*GIVEN INSTRUCTION*.
Give the records from the line with "locality: In road" up to and including the line with "elevation (m): 1950" as a Markdown table with the columns No. and Entry. Put the row number under No. and the line under Entry, and leave out any blank lines.

* begin *

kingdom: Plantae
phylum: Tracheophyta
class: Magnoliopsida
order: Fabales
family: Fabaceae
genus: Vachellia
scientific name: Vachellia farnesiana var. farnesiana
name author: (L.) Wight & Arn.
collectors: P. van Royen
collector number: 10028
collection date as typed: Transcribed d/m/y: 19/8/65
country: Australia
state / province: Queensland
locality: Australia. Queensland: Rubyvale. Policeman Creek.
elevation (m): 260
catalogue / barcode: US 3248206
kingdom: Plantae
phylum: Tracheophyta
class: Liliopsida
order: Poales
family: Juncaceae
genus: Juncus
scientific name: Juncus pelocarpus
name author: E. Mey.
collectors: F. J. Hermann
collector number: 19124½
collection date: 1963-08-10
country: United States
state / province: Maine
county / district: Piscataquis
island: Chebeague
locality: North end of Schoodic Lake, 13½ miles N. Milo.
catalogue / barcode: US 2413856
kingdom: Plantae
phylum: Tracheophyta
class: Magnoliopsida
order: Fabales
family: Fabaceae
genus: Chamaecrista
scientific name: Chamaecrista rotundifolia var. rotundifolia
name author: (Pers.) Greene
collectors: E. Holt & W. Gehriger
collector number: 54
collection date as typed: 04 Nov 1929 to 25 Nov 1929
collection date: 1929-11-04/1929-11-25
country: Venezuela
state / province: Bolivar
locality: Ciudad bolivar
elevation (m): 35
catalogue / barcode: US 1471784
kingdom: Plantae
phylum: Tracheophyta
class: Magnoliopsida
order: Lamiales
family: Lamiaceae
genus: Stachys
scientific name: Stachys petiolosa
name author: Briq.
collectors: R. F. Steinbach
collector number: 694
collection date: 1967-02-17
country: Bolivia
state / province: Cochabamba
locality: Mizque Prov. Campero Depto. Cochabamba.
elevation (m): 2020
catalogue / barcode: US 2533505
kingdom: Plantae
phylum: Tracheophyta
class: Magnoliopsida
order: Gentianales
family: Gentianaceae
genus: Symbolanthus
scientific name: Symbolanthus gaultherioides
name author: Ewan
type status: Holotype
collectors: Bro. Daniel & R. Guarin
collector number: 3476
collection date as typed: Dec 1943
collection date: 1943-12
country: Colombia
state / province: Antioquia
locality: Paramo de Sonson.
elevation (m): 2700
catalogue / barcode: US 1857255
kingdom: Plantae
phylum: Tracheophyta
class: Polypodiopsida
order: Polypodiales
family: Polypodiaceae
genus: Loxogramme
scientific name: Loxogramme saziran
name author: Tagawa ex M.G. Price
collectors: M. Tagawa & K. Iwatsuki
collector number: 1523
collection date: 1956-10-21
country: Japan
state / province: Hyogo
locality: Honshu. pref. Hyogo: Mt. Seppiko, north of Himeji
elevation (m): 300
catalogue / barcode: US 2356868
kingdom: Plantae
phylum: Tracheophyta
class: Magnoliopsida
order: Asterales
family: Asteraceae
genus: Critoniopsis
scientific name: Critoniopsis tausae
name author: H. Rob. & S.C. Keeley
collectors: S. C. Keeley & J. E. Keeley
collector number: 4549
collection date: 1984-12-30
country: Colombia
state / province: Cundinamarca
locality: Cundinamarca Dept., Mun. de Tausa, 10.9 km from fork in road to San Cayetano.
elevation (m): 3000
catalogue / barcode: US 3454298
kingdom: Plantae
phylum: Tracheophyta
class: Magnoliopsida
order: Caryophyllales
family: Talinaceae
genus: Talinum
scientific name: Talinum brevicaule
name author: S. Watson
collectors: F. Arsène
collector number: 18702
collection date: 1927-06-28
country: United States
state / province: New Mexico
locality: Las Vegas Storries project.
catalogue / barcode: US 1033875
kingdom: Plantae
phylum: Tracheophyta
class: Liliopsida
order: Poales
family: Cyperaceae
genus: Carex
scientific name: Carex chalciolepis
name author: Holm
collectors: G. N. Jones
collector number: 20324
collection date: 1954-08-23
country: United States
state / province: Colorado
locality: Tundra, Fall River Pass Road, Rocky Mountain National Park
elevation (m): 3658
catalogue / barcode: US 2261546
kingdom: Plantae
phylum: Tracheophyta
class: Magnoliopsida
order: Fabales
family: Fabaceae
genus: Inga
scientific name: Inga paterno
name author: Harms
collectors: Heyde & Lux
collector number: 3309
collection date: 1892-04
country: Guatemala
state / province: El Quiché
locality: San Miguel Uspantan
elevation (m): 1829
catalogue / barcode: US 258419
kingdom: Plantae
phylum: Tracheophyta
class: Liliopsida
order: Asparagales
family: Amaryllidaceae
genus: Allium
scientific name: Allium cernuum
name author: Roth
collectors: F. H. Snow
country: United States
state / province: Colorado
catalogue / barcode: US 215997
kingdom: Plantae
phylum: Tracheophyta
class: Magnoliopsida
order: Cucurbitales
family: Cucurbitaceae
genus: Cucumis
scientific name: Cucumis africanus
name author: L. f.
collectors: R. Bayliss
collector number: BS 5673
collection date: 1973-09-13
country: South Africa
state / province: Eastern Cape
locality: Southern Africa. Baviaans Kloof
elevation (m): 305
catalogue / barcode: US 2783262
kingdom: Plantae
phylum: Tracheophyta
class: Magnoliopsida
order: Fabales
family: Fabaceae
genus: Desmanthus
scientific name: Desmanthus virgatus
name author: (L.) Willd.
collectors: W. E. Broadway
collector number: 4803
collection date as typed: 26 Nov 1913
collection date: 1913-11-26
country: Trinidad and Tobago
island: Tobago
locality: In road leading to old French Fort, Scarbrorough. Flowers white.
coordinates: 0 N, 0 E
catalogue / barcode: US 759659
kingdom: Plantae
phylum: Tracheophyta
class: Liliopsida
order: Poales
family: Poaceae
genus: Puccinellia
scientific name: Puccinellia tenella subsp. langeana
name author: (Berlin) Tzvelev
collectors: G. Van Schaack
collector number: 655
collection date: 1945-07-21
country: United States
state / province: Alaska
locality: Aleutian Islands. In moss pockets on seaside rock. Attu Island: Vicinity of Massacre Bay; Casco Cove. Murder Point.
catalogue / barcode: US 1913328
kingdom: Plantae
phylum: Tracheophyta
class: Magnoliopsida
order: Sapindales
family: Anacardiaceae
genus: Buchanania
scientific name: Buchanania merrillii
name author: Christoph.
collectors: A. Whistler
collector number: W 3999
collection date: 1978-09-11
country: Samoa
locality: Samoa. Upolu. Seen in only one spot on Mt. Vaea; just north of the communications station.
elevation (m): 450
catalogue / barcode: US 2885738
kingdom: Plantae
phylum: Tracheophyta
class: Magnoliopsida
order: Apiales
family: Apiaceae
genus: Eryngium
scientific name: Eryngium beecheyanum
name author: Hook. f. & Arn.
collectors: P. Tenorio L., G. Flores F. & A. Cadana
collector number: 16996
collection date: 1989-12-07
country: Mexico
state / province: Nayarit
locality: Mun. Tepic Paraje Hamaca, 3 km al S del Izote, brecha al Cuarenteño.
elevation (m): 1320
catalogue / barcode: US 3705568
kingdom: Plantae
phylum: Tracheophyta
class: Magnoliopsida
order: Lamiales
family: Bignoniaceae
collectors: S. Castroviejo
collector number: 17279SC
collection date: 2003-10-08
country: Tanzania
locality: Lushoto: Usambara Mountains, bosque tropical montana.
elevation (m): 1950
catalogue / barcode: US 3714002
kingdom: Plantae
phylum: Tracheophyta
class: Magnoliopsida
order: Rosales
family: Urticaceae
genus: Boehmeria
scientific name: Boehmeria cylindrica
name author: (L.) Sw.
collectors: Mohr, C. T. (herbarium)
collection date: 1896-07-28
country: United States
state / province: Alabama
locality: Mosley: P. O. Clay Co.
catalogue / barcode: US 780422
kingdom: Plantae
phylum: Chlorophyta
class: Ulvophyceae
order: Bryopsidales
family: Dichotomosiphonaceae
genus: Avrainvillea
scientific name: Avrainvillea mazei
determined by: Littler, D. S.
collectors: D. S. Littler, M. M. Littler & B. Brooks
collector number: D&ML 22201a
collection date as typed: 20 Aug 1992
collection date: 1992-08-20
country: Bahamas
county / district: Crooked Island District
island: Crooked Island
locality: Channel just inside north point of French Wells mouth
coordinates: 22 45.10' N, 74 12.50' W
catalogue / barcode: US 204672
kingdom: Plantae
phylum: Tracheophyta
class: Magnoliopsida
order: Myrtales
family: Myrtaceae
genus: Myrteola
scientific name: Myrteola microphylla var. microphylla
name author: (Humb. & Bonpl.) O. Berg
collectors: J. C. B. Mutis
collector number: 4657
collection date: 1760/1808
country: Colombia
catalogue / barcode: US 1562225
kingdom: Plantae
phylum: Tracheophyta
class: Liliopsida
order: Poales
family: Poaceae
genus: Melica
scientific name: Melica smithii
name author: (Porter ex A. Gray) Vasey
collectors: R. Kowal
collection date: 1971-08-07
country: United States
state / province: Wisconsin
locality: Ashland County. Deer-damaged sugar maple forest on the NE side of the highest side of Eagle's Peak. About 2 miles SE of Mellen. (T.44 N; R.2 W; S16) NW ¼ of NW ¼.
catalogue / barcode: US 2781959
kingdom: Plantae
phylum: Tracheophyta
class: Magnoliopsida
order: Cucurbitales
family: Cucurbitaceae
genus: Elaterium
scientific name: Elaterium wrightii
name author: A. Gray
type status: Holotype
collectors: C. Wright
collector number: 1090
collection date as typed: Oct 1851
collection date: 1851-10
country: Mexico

* end *

*TASK OUTPUT*.
| No. | Entry |
|---|---|
| 1 | locality: In road leading to old French Fort, Scarbrorough. Flowers white. |
| 2 | coordinates: 0 N, 0 E |
| 3 | catalogue / barcode: US 759659 |
| 4 | kingdom: Plantae |
| 5 | phylum: Tracheophyta |
| 6 | class: Liliopsida |
| 7 | order: Poales |
| 8 | family: Poaceae |
| 9 | genus: Puccinellia |
| 10 | scientific name: Puccinellia tenella subsp. langeana |
| 11 | name author: (Berlin) Tzvelev |
| 12 | collectors: G. Van Schaack |
| 13 | collector number: 655 |
| 14 | collection date: 1945-07-21 |
| 15 | country: United States |
| 16 | state / province: Alaska |
| 17 | locality: Aleutian Islands. In moss pockets on seaside rock. Attu Island: Vicinity of Massacre Bay; Casco Cove. Murder Point. |
| 18 | catalogue / barcode: US 1913328 |
| 19 | kingdom: Plantae |
| 20 | phylum: Tracheophyta |
| 21 | class: Magnoliopsida |
| 22 | order: Sapindales |
| 23 | family: Anacardiaceae |
| 24 | genus: Buchanania |
| 25 | scientific name: Buchanania merrillii |
| 26 | name author: Christoph. |
| 27 | collectors: A. Whistler |
| 28 | collector number: W 3999 |
| 29 | collection date: 1978-09-11 |
| 30 | country: Samoa |
| 31 | locality: Samoa. Upolu. Seen in only one spot on Mt. Vaea; just north of the communications station. |
| 32 | elevation (m): 450 |
| 33 | catalogue / barcode: US 2885738 |
| 34 | kingdom: Plantae |
| 35 | phylum: Tracheophyta |
| 36 | class: Magnoliopsida |
| 37 | order: Apiales |
| 38 | family: Apiaceae |
| 39 | genus: Eryngium |
| 40 | scientific name: Eryngium beecheyanum |
| 41 | name author: Hook. f. & Arn. |
| 42 | collectors: P. Tenorio L., G. Flores F. & A. Cadana |
| 43 | collector number: 16996 |
| 44 | collection date: 1989-12-07 |
| 45 | country: Mexico |
| 46 | state / province: Nayarit |
| 47 | locality: Mun. Tepic Paraje Hamaca, 3 km al S del Izote, brecha al Cuarenteño. |
| 48 | elevation (m): 1320 |
| 49 | catalogue / barcode: US 3705568 |
| 50 | kingdom: Plantae |
| 51 | phylum: Tracheophyta |
| 52 | class: Magnoliopsida |
| 53 | order: Lamiales |
| 54 | family: Bignoniaceae |
| 55 | collectors: S. Castroviejo |
| 56 | collector number: 17279SC |
| 57 | collection date: 2003-10-08 |
| 58 | country: Tanzania |
| 59 | locality: Lushoto: Usambara Mountains, bosque tropical montana. |
| 60 | elevation (m): 1950 |